Ia menambahkan bahwa program HDDAP diarahkan untuk mendorong petani naik kelas melalui penguatan Kelembagaan Ekonomi Petani (KEP) sebagai pusat pengelolaan agribisnis terpadu, mulai dari budi daya, pascapanen, hingga pemasaran berbasis kualitas.
Dalam pelaksanaannya, HDDAP telah mencatat progres signifikan, antara lain verifikasi dan validasi CPCL bawang merah yang telah mencapai 95 persen dan kentang 100 persen.
Selain itu, penyusunan dokumen perencanaan kawasan (Horticulture Cluster Development Plan/HCDP) terus dipercepat untuk memastikan implementasi kegiatan berjalan tanpa jeda.

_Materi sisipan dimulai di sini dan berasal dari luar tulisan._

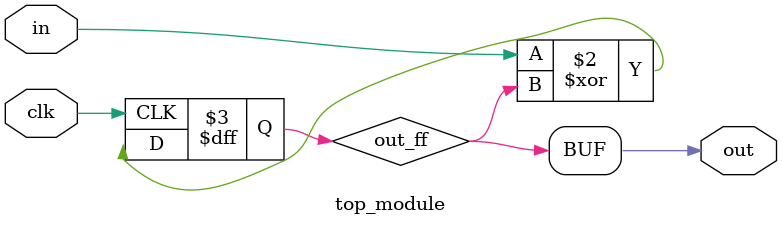
<source format=sv>
module top_module (
	input clk,
	input in,
	output logic out
);

logic out_ff;

always_ff @(posedge clk) begin
	out_ff <= in ^ out_ff;
end

assign out = out_ff;

endmodule

</source>
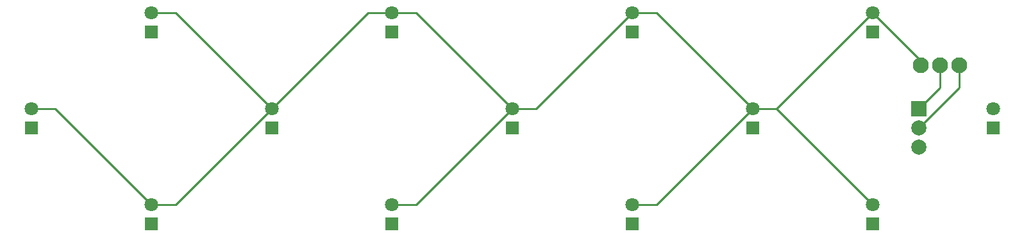
<source format=gtl>
%TF.GenerationSoftware,KiCad,Pcbnew,7.0.10*%
%TF.CreationDate,2024-10-31T16:23:13-04:00*%
%TF.ProjectId,segment,7365676d-656e-4742-9e6b-696361645f70,rev?*%
%TF.SameCoordinates,Original*%
%TF.FileFunction,Copper,L1,Top*%
%TF.FilePolarity,Positive*%
%FSLAX46Y46*%
G04 Gerber Fmt 4.6, Leading zero omitted, Abs format (unit mm)*
G04 Created by KiCad (PCBNEW 7.0.10) date 2024-10-31 16:23:13*
%MOMM*%
%LPD*%
G01*
G04 APERTURE LIST*
%TA.AperFunction,ComponentPad*%
%ADD10R,1.800000X1.800000*%
%TD*%
%TA.AperFunction,ComponentPad*%
%ADD11C,1.800000*%
%TD*%
%TA.AperFunction,ComponentPad*%
%ADD12C,2.100000*%
%TD*%
%TA.AperFunction,ComponentPad*%
%ADD13R,2.010000X2.010000*%
%TD*%
%TA.AperFunction,ComponentPad*%
%ADD14C,2.010000*%
%TD*%
%TA.AperFunction,Conductor*%
%ADD15C,0.250000*%
%TD*%
G04 APERTURE END LIST*
D10*
%TO.P,D1,1,K*%
%TO.N,Net-(D1-K)*%
X60960000Y-104140000D03*
D11*
%TO.P,D1,2,A*%
%TO.N,Net-(D1-A)*%
X60960000Y-101600000D03*
%TD*%
D10*
%TO.P,D13,1,K*%
%TO.N,Net-(D1-K)*%
X187960000Y-104140000D03*
D11*
%TO.P,D13,2,A*%
%TO.N,Net-(D1-A)*%
X187960000Y-101600000D03*
%TD*%
D10*
%TO.P,D12,1,K*%
%TO.N,Net-(D1-K)*%
X172085000Y-91440000D03*
D11*
%TO.P,D12,2,A*%
%TO.N,Net-(D1-A)*%
X172085000Y-88900000D03*
%TD*%
D10*
%TO.P,D11,1,K*%
%TO.N,Net-(D1-K)*%
X156210000Y-104140000D03*
D11*
%TO.P,D11,2,A*%
%TO.N,Net-(D1-A)*%
X156210000Y-101600000D03*
%TD*%
D10*
%TO.P,D3,1,K*%
%TO.N,Net-(D1-K)*%
X76835000Y-91440000D03*
D11*
%TO.P,D3,2,A*%
%TO.N,Net-(D1-A)*%
X76835000Y-88900000D03*
%TD*%
D10*
%TO.P,D7,1,K*%
%TO.N,Net-(D1-K)*%
X140335000Y-116840000D03*
D11*
%TO.P,D7,2,A*%
%TO.N,Net-(D1-A)*%
X140335000Y-114300000D03*
%TD*%
D10*
%TO.P,D5,1,K*%
%TO.N,Net-(D1-K)*%
X92710000Y-104140000D03*
D11*
%TO.P,D5,2,A*%
%TO.N,Net-(D1-A)*%
X92710000Y-101600000D03*
%TD*%
D10*
%TO.P,D9,1,K*%
%TO.N,Net-(D1-K)*%
X140335000Y-91440000D03*
D11*
%TO.P,D9,2,A*%
%TO.N,Net-(D1-A)*%
X140335000Y-88900000D03*
%TD*%
D10*
%TO.P,D4,1,K*%
%TO.N,Net-(D1-K)*%
X76835000Y-116840000D03*
D11*
%TO.P,D4,2,A*%
%TO.N,Net-(D1-A)*%
X76835000Y-114300000D03*
%TD*%
D10*
%TO.P,D6,1,K*%
%TO.N,Net-(D1-K)*%
X108585000Y-91440000D03*
D11*
%TO.P,D6,2,A*%
%TO.N,Net-(D1-A)*%
X108585000Y-88900000D03*
%TD*%
D10*
%TO.P,D10,1,K*%
%TO.N,Net-(D1-K)*%
X172085000Y-116840000D03*
D11*
%TO.P,D10,2,A*%
%TO.N,Net-(D1-A)*%
X172085000Y-114300000D03*
%TD*%
D10*
%TO.P,D2,1,K*%
%TO.N,Net-(D1-K)*%
X108585000Y-116840000D03*
D11*
%TO.P,D2,2,A*%
%TO.N,Net-(D1-A)*%
X108585000Y-114300000D03*
%TD*%
D10*
%TO.P,D8,1,K*%
%TO.N,Net-(D1-K)*%
X124460000Y-104140000D03*
D11*
%TO.P,D8,2,A*%
%TO.N,Net-(D1-A)*%
X124460000Y-101600000D03*
%TD*%
D12*
%TO.P,J1,1*%
%TO.N,Net-(U1-D)*%
X183515000Y-95885000D03*
%TO.P,J1,2*%
%TO.N,Net-(U1-G)*%
X180975000Y-95885000D03*
%TO.P,J1,3*%
%TO.N,Net-(D1-A)*%
X178435000Y-95885000D03*
%TD*%
D13*
%TO.P,Q1,1*%
%TO.N,Net-(U1-G)*%
X178174500Y-101600000D03*
D14*
%TO.P,Q1,2*%
%TO.N,Net-(U1-D)*%
X178174500Y-104140000D03*
%TO.P,Q1,3*%
%TO.N,Net-(D1-K)*%
X178174500Y-106680000D03*
%TD*%
D15*
%TO.N,Net-(D1-A)*%
X111760000Y-88900000D02*
X108585000Y-88900000D01*
X80010000Y-88900000D02*
X76835000Y-88900000D01*
X92710000Y-101600000D02*
X80010000Y-88900000D01*
X140335000Y-88900000D02*
X127635000Y-101600000D01*
X159385000Y-101600000D02*
X156210000Y-101600000D01*
X108585000Y-88900000D02*
X105410000Y-88900000D01*
X172085000Y-114300000D02*
X159385000Y-101600000D01*
X172085000Y-88900000D02*
X159385000Y-101600000D01*
X64135000Y-101600000D02*
X60960000Y-101600000D01*
X76835000Y-114300000D02*
X64135000Y-101600000D01*
X156210000Y-101600000D02*
X143510000Y-114300000D01*
X105410000Y-88900000D02*
X92710000Y-101600000D01*
X111760000Y-114300000D02*
X108585000Y-114300000D01*
X178435000Y-95250000D02*
X178435000Y-95885000D01*
X92710000Y-101600000D02*
X80010000Y-114300000D01*
X124460000Y-101600000D02*
X111760000Y-114300000D01*
X143510000Y-88900000D02*
X140335000Y-88900000D01*
X80010000Y-114300000D02*
X76835000Y-114300000D01*
X143510000Y-114300000D02*
X140335000Y-114300000D01*
X156210000Y-101600000D02*
X143510000Y-88900000D01*
X172085000Y-88900000D02*
X178435000Y-95250000D01*
X127635000Y-101600000D02*
X124460000Y-101600000D01*
X124460000Y-101600000D02*
X111760000Y-88900000D01*
%TO.N,Net-(U1-D)*%
X183515000Y-98799500D02*
X178174500Y-104140000D01*
X183515000Y-95885000D02*
X183515000Y-98799500D01*
%TO.N,Net-(U1-G)*%
X180975000Y-95885000D02*
X180975000Y-98799500D01*
X180975000Y-98799500D02*
X178174500Y-101600000D01*
%TD*%
M02*

</source>
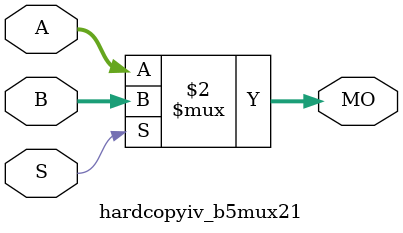
<source format=v>
module hardcopyiv_b5mux21 (MO, A, B, S);
   input [4:0] A, B;
   input       S;
   output [4:0] MO; 
   assign MO = (S == 1) ? B : A; 
endmodule
</source>
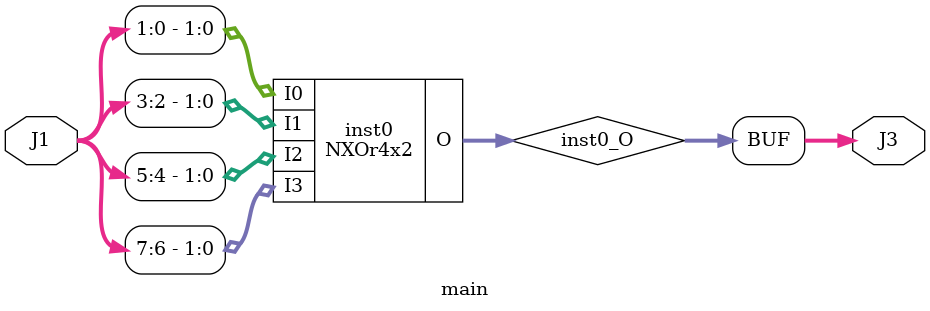
<source format=v>
module NXOr4 (input [3:0] I, output  O);
wire  inst0_O;
SB_LUT4 #(.LUT_INIT(16'h9669)) inst0 (.I0(I[0]), .I1(I[1]), .I2(I[2]), .I3(I[3]), .O(inst0_O));
assign O = inst0_O;
endmodule

module NXOr4x2 (input [1:0] I0, input [1:0] I1, input [1:0] I2, input [1:0] I3, output [1:0] O);
wire  inst0_O;
wire  inst1_O;
NXOr4 inst0 (.I({I3[0],I2[0],I1[0],I0[0]}), .O(inst0_O));
NXOr4 inst1 (.I({I3[1],I2[1],I1[1],I0[1]}), .O(inst1_O));
assign O = {inst1_O,inst0_O};
endmodule

module main (input [7:0] J1, output [1:0] J3);
wire [1:0] inst0_O;
NXOr4x2 inst0 (.I0({J1[1],J1[0]}), .I1({J1[3],J1[2]}), .I2({J1[5],J1[4]}), .I3({J1[7],J1[6]}), .O(inst0_O));
assign J3 = inst0_O;
endmodule


</source>
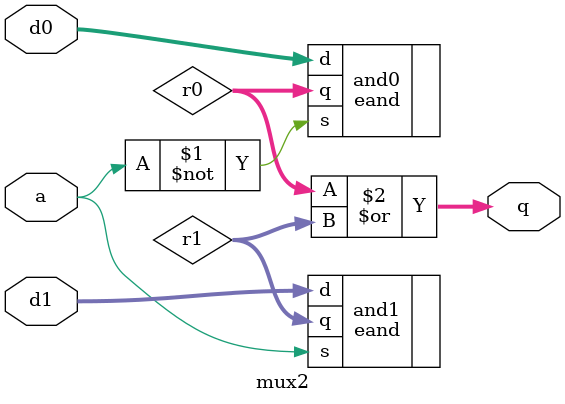
<source format=v>
`timescale 1ns / 1ps


module mux2(
    q,
    d0,
    d1,
    a
    );

parameter WIDTH = 8;

output  [WIDTH-1 : 0]   q;
input   [WIDTH-1 : 0]   d0;
input   [WIDTH-1 : 0]   d1;

input                   a;

wire [WIDTH-1 : 0]  r0;
wire [WIDTH-1 : 0]  r1;

eand #(WIDTH) and0(
    .q(r0),
    .s(~a),
    .d(d0)
);

eand #(WIDTH) and1(
    .q(r1),
    .s(a),
    .d(d1)
);

assign q = r0 | r1;

endmodule

</source>
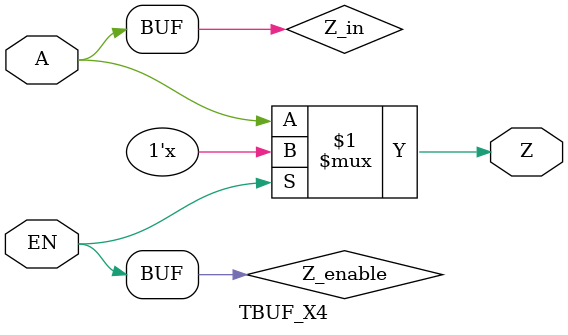
<source format=v>
module TBUF_X4 (A, EN, Z);
  input A;
  input EN;
  output Z;

  bufif0(Z, Z_in, Z_enable);
  buf(Z_enable, EN);
  buf(Z_in, A);

  specify
    (A => Z) = (0.1, 0.1);
    (EN => Z) = (0.1, 0.1);
  endspecify

endmodule

</source>
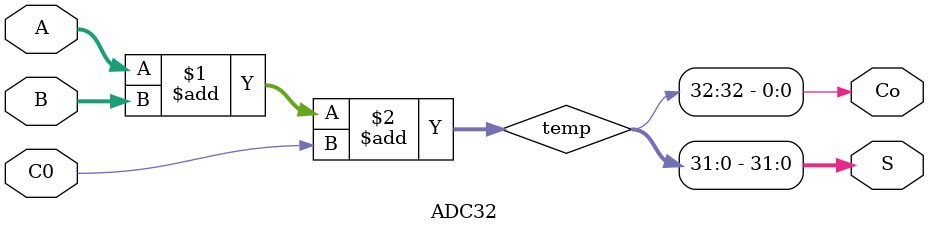
<source format=v>
`timescale 1ns / 1ps
module ADC32(
   input [31:0] A,
   input [31:0] B,
	input C0,        //C0=1¼õ·¨
   output [31:0] S, //ºÍ
	output Co        //½øÎ»
);
   wire [32:0] temp;
   assign temp = A + B + C0;
	assign S = temp[31:0];
	assign Co = temp[32];
endmodule

</source>
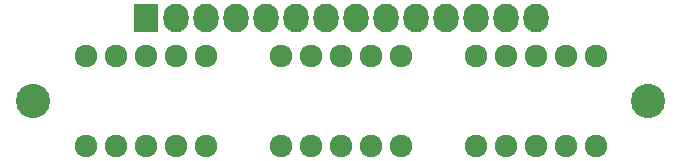
<source format=gbr>
G04 #@! TF.FileFunction,Soldermask,Bot*
%FSLAX46Y46*%
G04 Gerber Fmt 4.6, Leading zero omitted, Abs format (unit mm)*
G04 Created by KiCad (PCBNEW 4.0.2-stable) date Sunday, August 14, 2016 'PMt' 09:10:01 PM*
%MOMM*%
G01*
G04 APERTURE LIST*
%ADD10C,0.100000*%
%ADD11C,2.900000*%
%ADD12C,1.924000*%
%ADD13R,2.127200X2.432000*%
%ADD14O,2.127200X2.432000*%
G04 APERTURE END LIST*
D10*
D11*
X164465000Y-107315000D03*
X112395000Y-107315000D03*
D12*
X116840000Y-111125000D03*
X119380000Y-111125000D03*
X121920000Y-111125000D03*
X124460000Y-111125000D03*
X127000000Y-111125000D03*
X127000000Y-103505000D03*
X124460000Y-103505000D03*
X121920000Y-103505000D03*
X119380000Y-103505000D03*
X116840000Y-103505000D03*
X133350000Y-111125000D03*
X135890000Y-111125000D03*
X138430000Y-111125000D03*
X140970000Y-111125000D03*
X143510000Y-111125000D03*
X143510000Y-103505000D03*
X140970000Y-103505000D03*
X138430000Y-103505000D03*
X135890000Y-103505000D03*
X133350000Y-103505000D03*
X149860000Y-111125000D03*
X152400000Y-111125000D03*
X154940000Y-111125000D03*
X157480000Y-111125000D03*
X160020000Y-111125000D03*
X160020000Y-103505000D03*
X157480000Y-103505000D03*
X154940000Y-103505000D03*
X152400000Y-103505000D03*
X149860000Y-103505000D03*
D13*
X121920000Y-100330000D03*
D14*
X124460000Y-100330000D03*
X127000000Y-100330000D03*
X129540000Y-100330000D03*
X132080000Y-100330000D03*
X134620000Y-100330000D03*
X137160000Y-100330000D03*
X139700000Y-100330000D03*
X142240000Y-100330000D03*
X144780000Y-100330000D03*
X147320000Y-100330000D03*
X149860000Y-100330000D03*
X152400000Y-100330000D03*
X154940000Y-100330000D03*
M02*

</source>
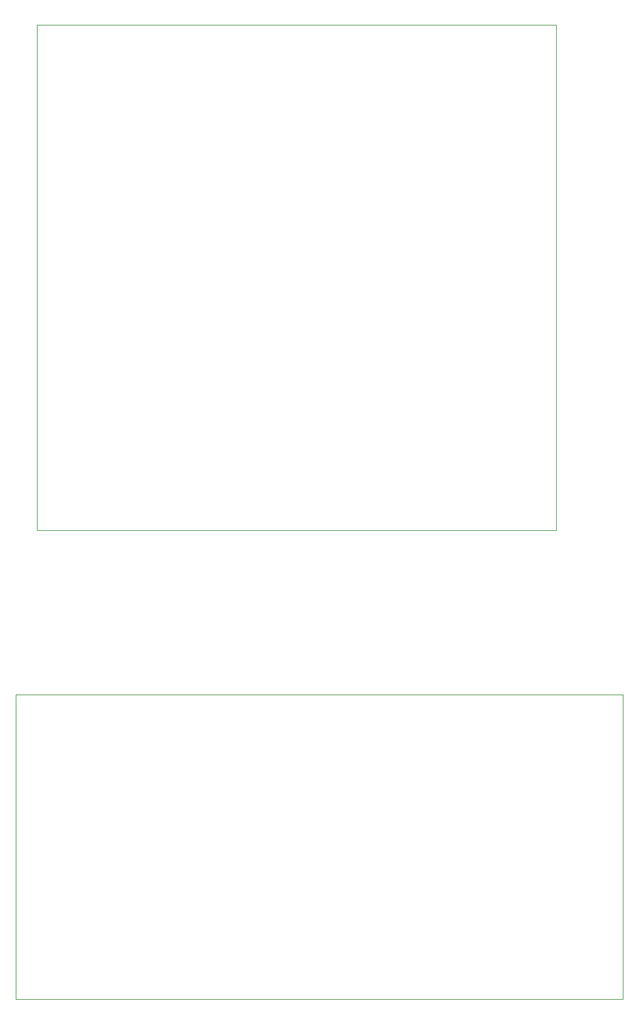
<source format=gbr>
G04 #@! TF.GenerationSoftware,KiCad,Pcbnew,5.1.5-1.fc30*
G04 #@! TF.CreationDate,2021-07-16T22:34:38+03:00*
G04 #@! TF.ProjectId,find-wire,66696e64-2d77-4697-9265-2e6b69636164,rev?*
G04 #@! TF.SameCoordinates,Original*
G04 #@! TF.FileFunction,Profile,NP*
%FSLAX46Y46*%
G04 Gerber Fmt 4.6, Leading zero omitted, Abs format (unit mm)*
G04 Created by KiCad (PCBNEW 5.1.5-1.fc30) date 2021-07-16 22:34:38*
%MOMM*%
%LPD*%
G04 APERTURE LIST*
%ADD10C,0.100000*%
G04 APERTURE END LIST*
D10*
X121000000Y-111500000D02*
X121000000Y-154000000D01*
X36250000Y-111500000D02*
X121000000Y-111500000D01*
X36250000Y-154000000D02*
X36250000Y-111500000D01*
X121000000Y-154000000D02*
X36250000Y-154000000D01*
X111750000Y-18000000D02*
X111750000Y-88500000D01*
X39250000Y-18000000D02*
X111750000Y-18000000D01*
X39250000Y-88500000D02*
X39250000Y-18000000D01*
X111750000Y-88500000D02*
X39250000Y-88500000D01*
M02*

</source>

Berbagai tantangan khas lahan kering turut diantisipasi, seperti keterbatasan sumber air, ketergantungan pada musim hujan, serangan organisme pengganggu tanaman, hingga fluktuasi harga.
Untuk itu, intervensi yang disiapkan meliputi pengembangan irigasi berbasis pompa, pemetaan sumber air, penerapan Pengendalian Hama Terpadu (PHT), serta penguatan rantai pasok dan kemitraan dengan offtaker.
Selain menjaga produksi di tengah ancaman El Nino, pengembangan hortikultura lahan kering ini juga membuka peluang pasar ekspor.
Bawang merah asal Enrekang disebut memiliki potensi menembus pasar internasional, termasuk kawasan Timur Tengah, dengan catatan penguatan konsistensi produksi dan pemasaran.
Secara sosial, program ini juga memberikan dampak positif melalui penciptaan lapangan kerja baru, khususnya bagi tenaga fasilitator dan tenaga ahli lokal yang terlibat dalam pendampingan petani.